• Исходный текст:
Воспоминания о Штейнере - [104]

Шрифт
Интервал

Про иного "великого" скажешь: "Велика федула, да — дура".

Про доктора скорее можно было сказать: "МАЛЕНЬКИЙ, да УДАЛЕНЬКИЙ"; и ростом был — маленький!

После "маленького ростом" доктора увидел я в 1912 году большого роста Меттерлинка; и, увидев, почувствовал нечто вроде: "Велика федула"[342].

И — предпочел: "маленького, да удаленького".

Искра, падающая на пороховой погреб, мала: погреб — велик.

Доктор — маленькая искра, вызывавшая большие грохоты.

"Великие люди" часто — большие грохоты, "безискренно" рассеивающиеся в атмосфере дымами.

"Дым" большой славы — "дым"; в смысле этого: мир не гремел доктором; и — доктор без великого "дыма" сошел со сцены; он — светлая искра, нашедшая точку своего применения безо всякого грохота; его действие в будущем — ОЗОН АТМОСФЕРЫ.


18

Удивляясь поистине гениальной режиссуре Рудольфа Штейнера, которому обязано "общество" не только инсценировкой сцен Гете, но и целого Гетеанума, я не могу не отметить того, без кого инсценировка не воплотилась бы в материальных формах (бетона, дерева, черепицы), спаянных математическими формулами и бесконечностью весьма сложных и ответственных вычислений.

Инженер Энглерт вырастает прямо передо мною — трагически: я его вижу овеянным светлой мелодией Шуберта; потом вижу его уже в другой ноте, вперенным, как и доктор, в "Ин дер Нахт" Шумана; потом… потом уже я его не видел, а только слышал о нем; то, что слышал — не стану повторять; я знаю замашку "маленьких людей" бросать камнем в тех, кого они же назвали "наш уважаемый"; не раз оказывалось у них: уважаемый ворует… платки из карманов!

То, что я слышал об Энглерте, не может мне темнить его замечательной личности, соединяющей талант, волю, пылкую прямоту и выражающей себя в ряде сердечных поступков; то, что я слышал, — бросает тень на тех, кто распространял об Энглерте эти слухи; тигр может растерзать человека; но он не… клоп; у меня есть наблюдательность, хотя бы… как у писателя. Когда мне ставят образы пусть звериного мира, я знаю, когда передо мной воняет "клоп". Энглерт, — не клоп, не тигр, а яркий человек, на много голов превышающий тех, кто о нем распространил "гадости". С ним случилось "несчастие" — он бросил Штейнера: бросил — с ропотом; и — отдался… католицизму.

Это — трагедия, для Энглерта чреватая изменением, может быть, и ритма воплощений: но я вижу тему "шумановского" безумия, овладевшую темой "шубертовской" зари.

• Предоставленные данные:

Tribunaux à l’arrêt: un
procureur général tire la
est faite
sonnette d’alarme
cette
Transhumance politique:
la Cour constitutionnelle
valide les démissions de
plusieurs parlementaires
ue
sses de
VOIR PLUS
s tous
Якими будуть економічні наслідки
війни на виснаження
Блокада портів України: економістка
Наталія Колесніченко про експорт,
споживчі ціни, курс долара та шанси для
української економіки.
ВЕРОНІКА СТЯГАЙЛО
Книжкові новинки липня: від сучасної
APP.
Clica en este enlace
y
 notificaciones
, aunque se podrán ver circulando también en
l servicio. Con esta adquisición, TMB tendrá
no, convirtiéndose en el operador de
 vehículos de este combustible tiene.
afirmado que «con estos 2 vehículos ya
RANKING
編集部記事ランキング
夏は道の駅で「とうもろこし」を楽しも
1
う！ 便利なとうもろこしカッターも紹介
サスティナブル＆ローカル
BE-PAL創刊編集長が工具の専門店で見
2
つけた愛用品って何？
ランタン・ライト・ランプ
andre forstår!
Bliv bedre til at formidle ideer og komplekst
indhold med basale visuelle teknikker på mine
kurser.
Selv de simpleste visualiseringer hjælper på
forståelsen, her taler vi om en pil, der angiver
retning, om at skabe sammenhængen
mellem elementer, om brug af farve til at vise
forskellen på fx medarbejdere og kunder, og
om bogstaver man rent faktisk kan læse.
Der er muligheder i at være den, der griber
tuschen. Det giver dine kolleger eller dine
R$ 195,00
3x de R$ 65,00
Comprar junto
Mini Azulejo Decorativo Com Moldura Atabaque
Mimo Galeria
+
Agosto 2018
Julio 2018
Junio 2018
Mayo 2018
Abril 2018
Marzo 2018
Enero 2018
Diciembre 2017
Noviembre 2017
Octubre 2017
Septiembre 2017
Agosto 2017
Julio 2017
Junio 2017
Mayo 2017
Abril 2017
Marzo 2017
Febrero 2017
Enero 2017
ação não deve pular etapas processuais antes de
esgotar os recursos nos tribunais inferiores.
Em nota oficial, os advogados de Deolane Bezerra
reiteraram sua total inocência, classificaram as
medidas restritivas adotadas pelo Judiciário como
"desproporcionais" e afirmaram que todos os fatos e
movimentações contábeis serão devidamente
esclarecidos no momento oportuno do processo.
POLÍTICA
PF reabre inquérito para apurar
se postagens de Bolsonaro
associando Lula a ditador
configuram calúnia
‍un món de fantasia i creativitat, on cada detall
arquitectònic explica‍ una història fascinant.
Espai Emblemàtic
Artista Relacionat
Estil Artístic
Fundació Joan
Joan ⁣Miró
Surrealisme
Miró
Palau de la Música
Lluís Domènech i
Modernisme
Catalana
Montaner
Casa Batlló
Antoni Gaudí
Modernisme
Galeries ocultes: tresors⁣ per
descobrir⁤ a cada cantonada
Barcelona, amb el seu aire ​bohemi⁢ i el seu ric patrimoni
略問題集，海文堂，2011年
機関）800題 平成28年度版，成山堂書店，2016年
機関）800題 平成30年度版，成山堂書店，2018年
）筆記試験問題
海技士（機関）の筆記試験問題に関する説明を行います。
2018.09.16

• Задание: Продолжите воспоминания о Штейнере, начав сразу после фразы о «шумановском» безумии и «шубертовской» заре.

• Результат:
И В ЭТОЙ СУДЬБЕ — УЗНАЮ ТЕБЯ, ДОРНАХ!

Это — судьба ТЕХ мест: мест, откуда на Гетеанум косились злые замки; мест, откуда и для меня выходил "черт"; мест, где решалась судьба… и моя; и не моя одна, но… и Ницше: в его писании "Происхождение трагедии из духа музыки", в его разрыве с Вагнером, в его ужасе перед мещанством и пошлостью.

Роковые места!

И в роковых местах встает передо мною роковая фигура… Энглерта, строителя Гетеанума, проклявшего… Гетеанум. Хочется воскликнуть: "Эссе омо!"

И — руки прочь от него!

"Вот Энглерт, замечательно талантливый инженер, с головой ушедший в сложные сооружения "БАУ", — требующие совершенно новой, не примененной нигде еще строительной техники; доктор ему доверяет во всем; а вот наш архитектор Шмидт"… — и тут обрывали, никак не характеризуя Шмидта; и я видел: высокую, надменную фигуру чернобородого Шмидта с неподвижными неумными глазами, точно красующуюся своим званием "архитектора"; и я видел сперва казавшуюся невзрачной фигурку в очках, с каштановой бородкою, с розовым лицом, с большими губами, сутулую, суетливо спешащую куда — то в толпе.

Это было в Берлине.

Фигурка в пиджачке не занимала меня; в ней было что — то деловое и будничное; она напоминала скорее неинтересный инструмент в действии (уж не знаю какой), один из тех инструментов, действие которых непонятно; взглянешь, — и ничего не скажешь.

И очень занимал "архитектор" Шмидт: какая — то дорическая колонна!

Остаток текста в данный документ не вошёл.